Meeting of the Parliament 07 February 2017
As the First Minister has indicated, this debate on article 50 will culminate in
“one of the most significant votes in the history of the Scottish Parliament since devolution.”
If the debate were to require extra time, I am sure that we would all wish to give it that.
I am sure that I need not remind MSPs that, on 23 June last year, the people of Scotland voted clearly and decisively to remain in the European Union. That is also how Scottish MPs voted when the issue was debated in the House of Commons last week. Only one of the 59 Scottish MPs defied the wish of the majority in the country and in every local authority area, and chose to support taking Scotland out of the EU against its will.
This debate in Scotland’s Parliament gives MSPs the opportunity to speak loudly and clearly to reaffirm the vote that was so conclusive last year and to say to the United Kingdom, Europe and the world that we oppose the catastrophic hard Brexit that the Tories at Westminster are now pursuing. It has never been the case that the Scottish Parliament or any of the devolved legislatures had a veto over Brexit, but this vote is more than symbolic: it is a key test of whether Scotland’s voice is being listened to and whether our wishes can be accommodated in the UK process.
Before she became Prime Minister, Theresa May set out her view of the future of the United Kingdom:
“A future in which Scotland, Wales, Northern Ireland and England continue to flourish side-by-side as equal partners.
Different and proud to be so.
Outward not inward.”
Those were her words.
Once she was Prime Minister, Theresa May promised that Scotland, Wales and Northern Ireland would be “fully engaged” and “fully involved” in considering—and agreeing—a common UK approach to triggering article 50.
The Scottish Government took those promises at face value. We worked long and hard to deliver—and to table in the formal UK structures—compromise proposals, showing how we can keep our place in the single market. We put those proposals before this chamber and received clear majority support for our approach. We have sought to initiate constructive consideration of those proposals, with the aim of securing a common UK approach.
We are still taking that approach. We have taken part in meeting after meeting at official, ministerial and head of Government level. So far, the UK Government has not offered a single compromise of its own. In fact, it has offered nothing—neither a formal reaction to our proposals, nor a formal rejection of them.

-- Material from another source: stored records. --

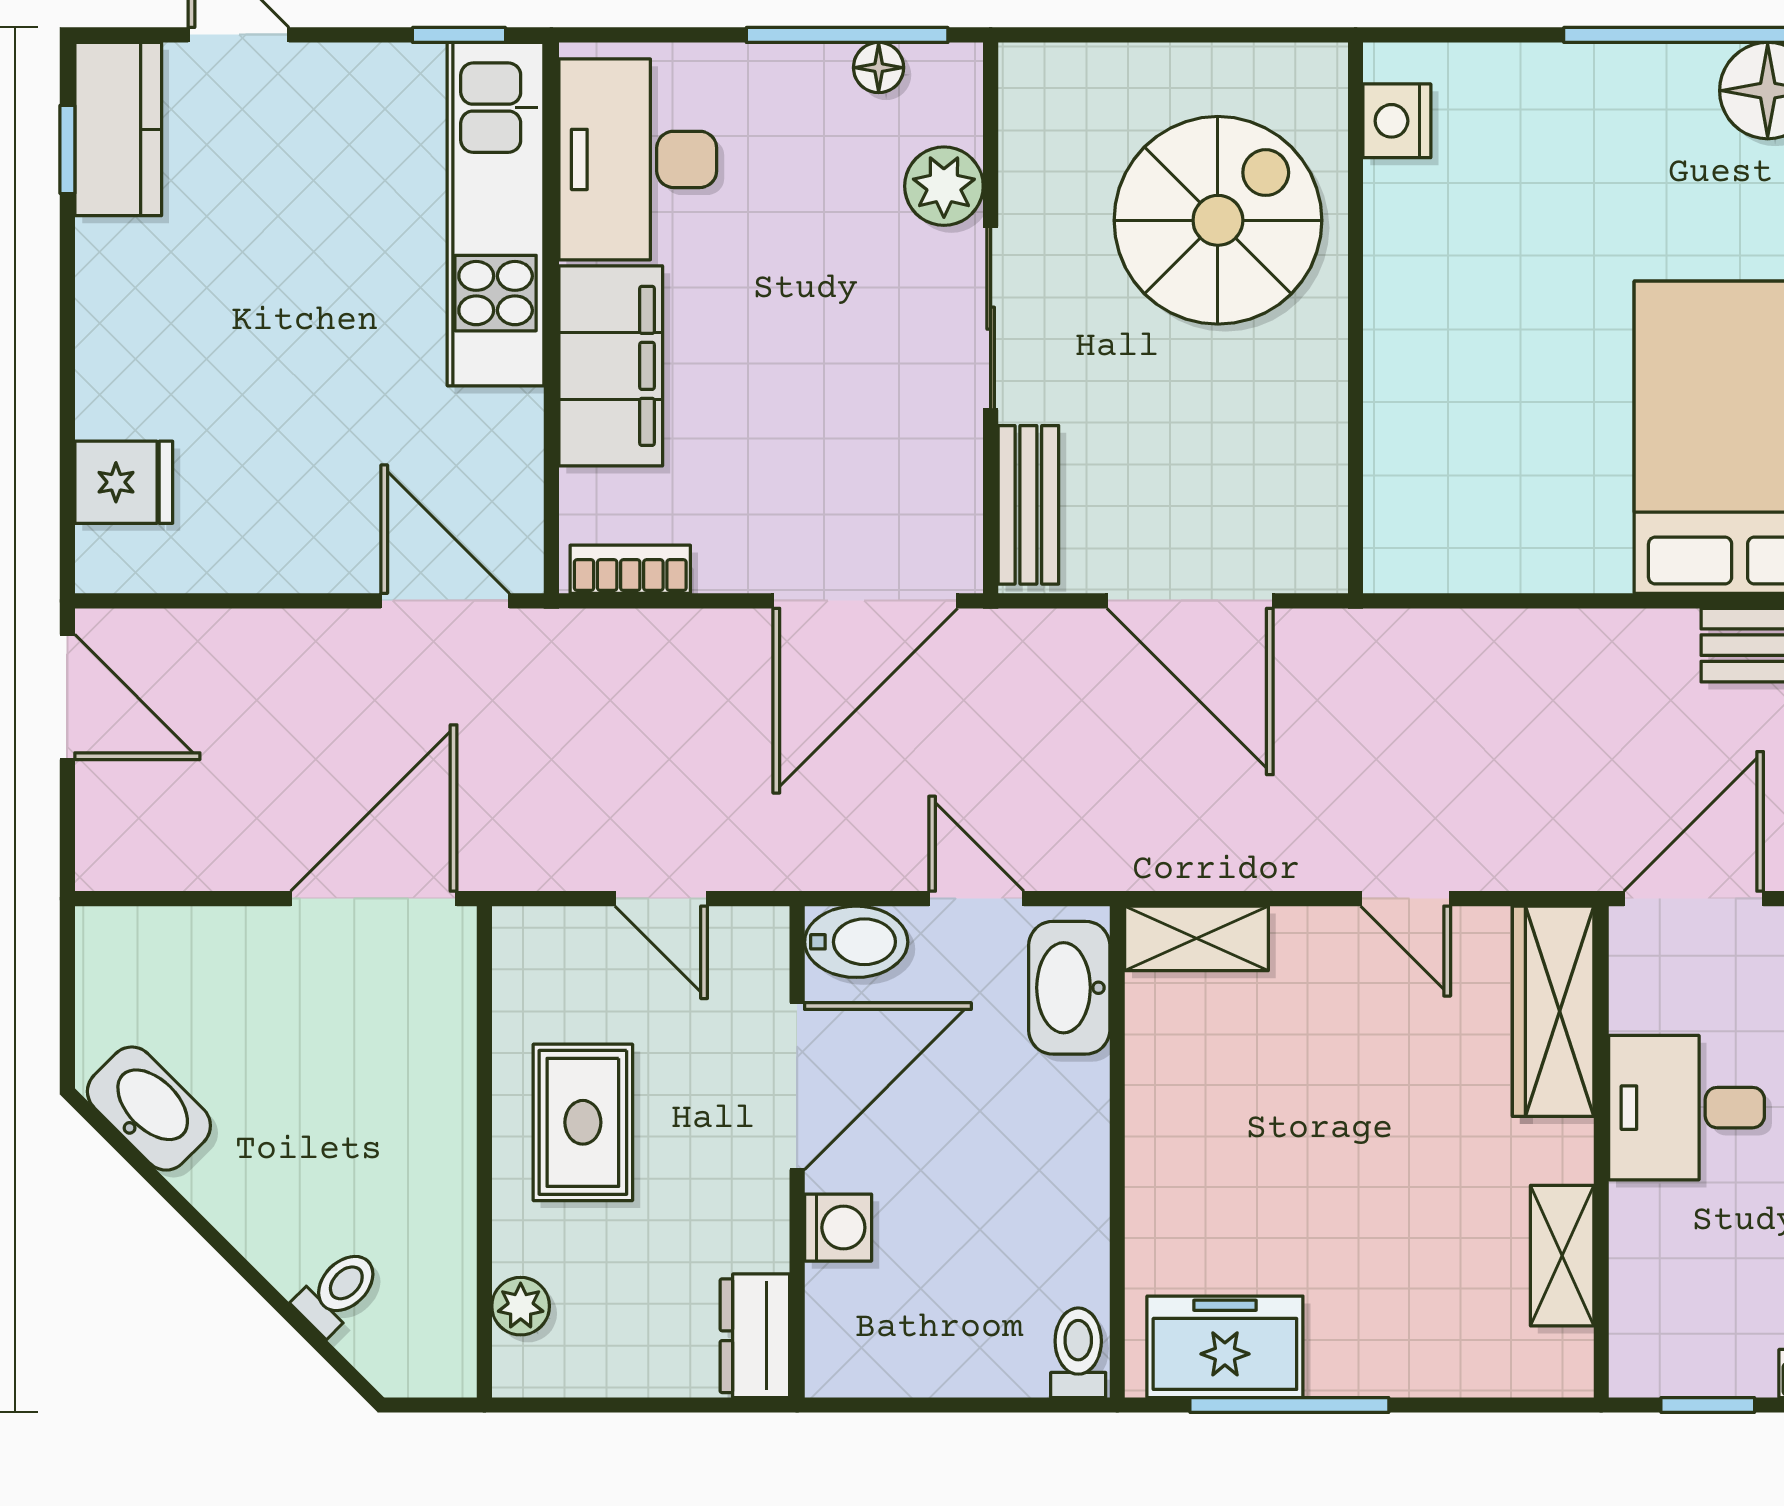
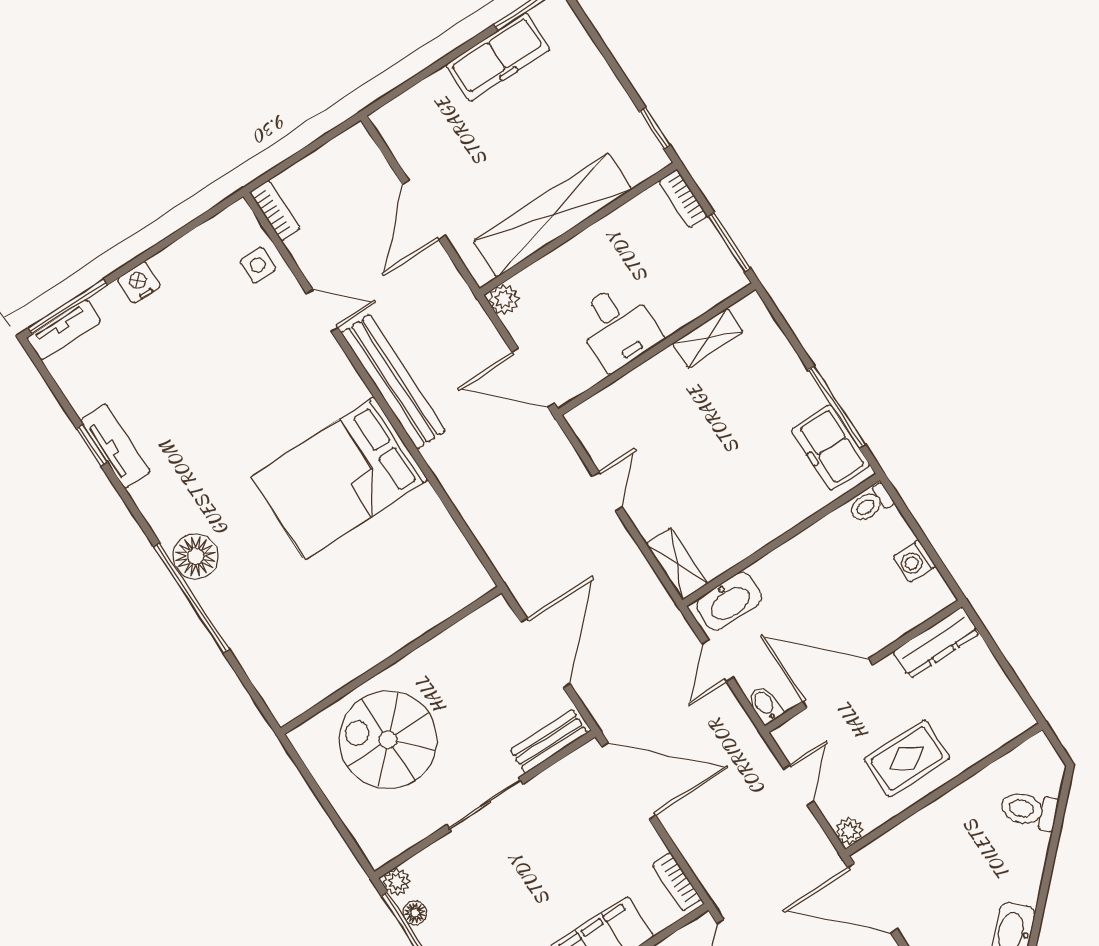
nightstand: (1397, 121) -> (303, 695), removed
plant: (944, 186) -> (397, 882), moved, width x0.73, depth x0.73
bidet: (856, 942) -> (765, 705), width x0.72, depth x0.74
wardrobe: (1553, 1011) -> (614, 404), removed
washing machine: (838, 1228) -> (914, 561), moved, turned -90
toilet: (338, 1291) -> (1029, 810), width x1.37, depth x1.39
plant: (521, 1306) -> (849, 831), moved
dresser: (755, 1336) -> (936, 643), width x1.44
window: (1708, 1405) -> (729, 242), width x1.50

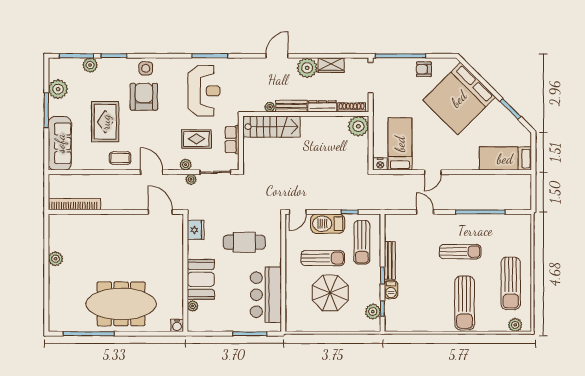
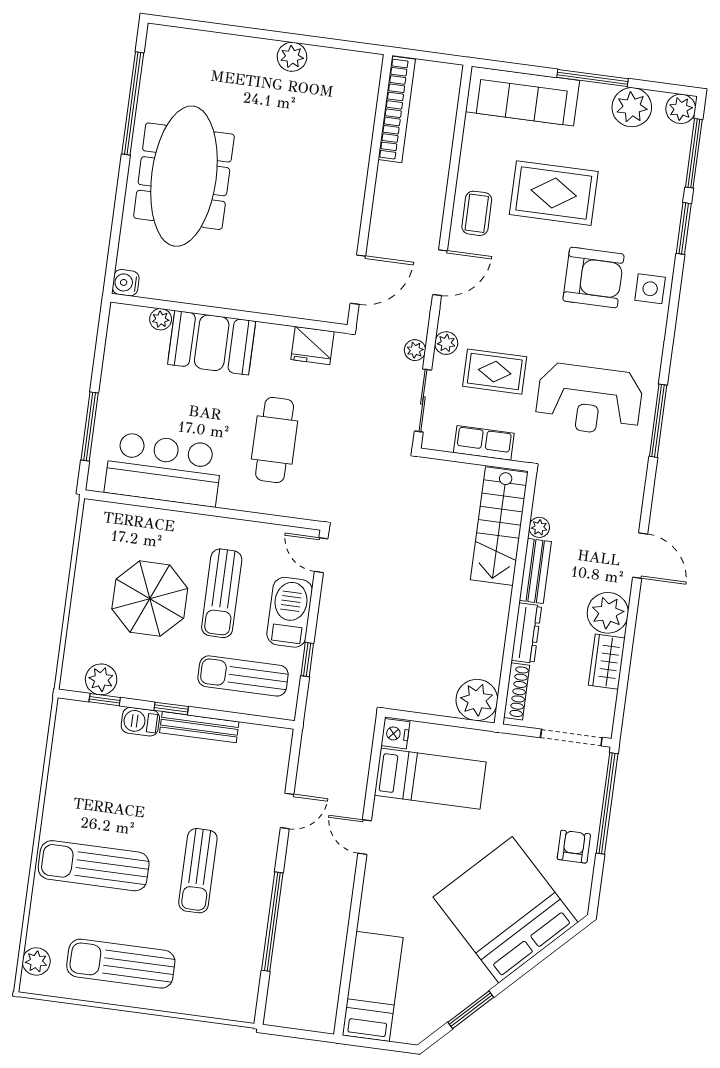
plant: (90, 65) -> (681, 109), moved
rug: (196, 139) -> (495, 372), turned 90

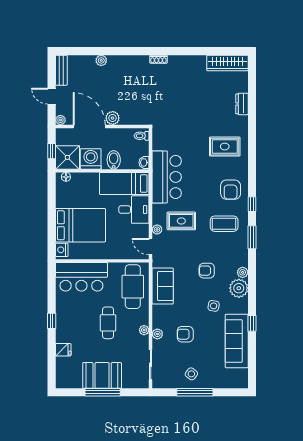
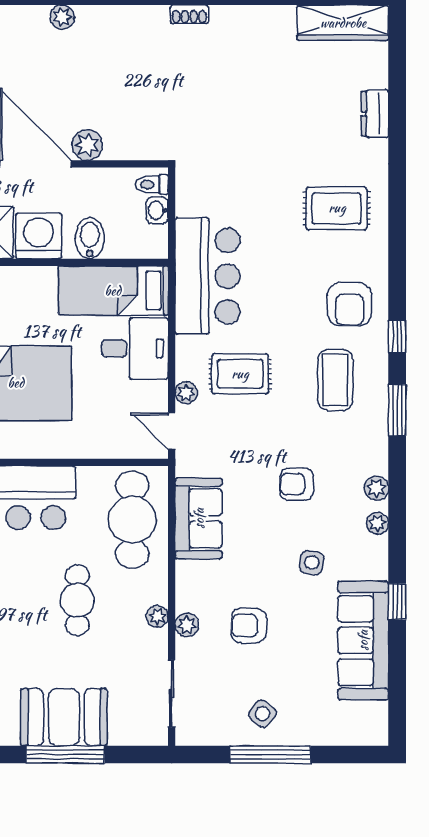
washbasin: (144, 162) -> (157, 210), moved
coffee table: (224, 224) -> (335, 380), turned 90
plant: (239, 288) -> (377, 523), width x0.53, depth x0.53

Accordingly, what underlies the formal substance of the motion today about a technical measure in a European treaty is a debate about democracy itself. It is a debate about how democracy should work in these islands; it is a debate about the country that the United Kingdom is becoming and the country that we in Scotland wish to be. The contrast between those countries is stark. Theresa May’s hard Brexit will lead to a hard Britain—a Britain out of the single market—with cutting immigration and enforcing borders prioritised above all else. Living standards, the economy and how the UK is seen across the world will all play second fiddle to those obsessions.
If Theresa May fails to succeed in her negotiations with the other 27 nations, she will set her country—and our country—on a race to the bottom on tax, working conditions, regulation and wages. She has said as much, to enthusiastic applause by Nigel Farage. Everyone should let that sink in, especially those on the Tory benches, who are becoming apologists for a hard, isolated Brexit and a hard, isolated Britain—just what the United Kingdom Independence Party wanted.
Of course I accept that there is a majority for leave in England and Wales, but I do not accept that there is a majority anywhere in these islands for such a narrow and regressive vision. There is certainly no such majority in Scotland, where the people—by a margin of 24 percentage points—voted to remain in the EU.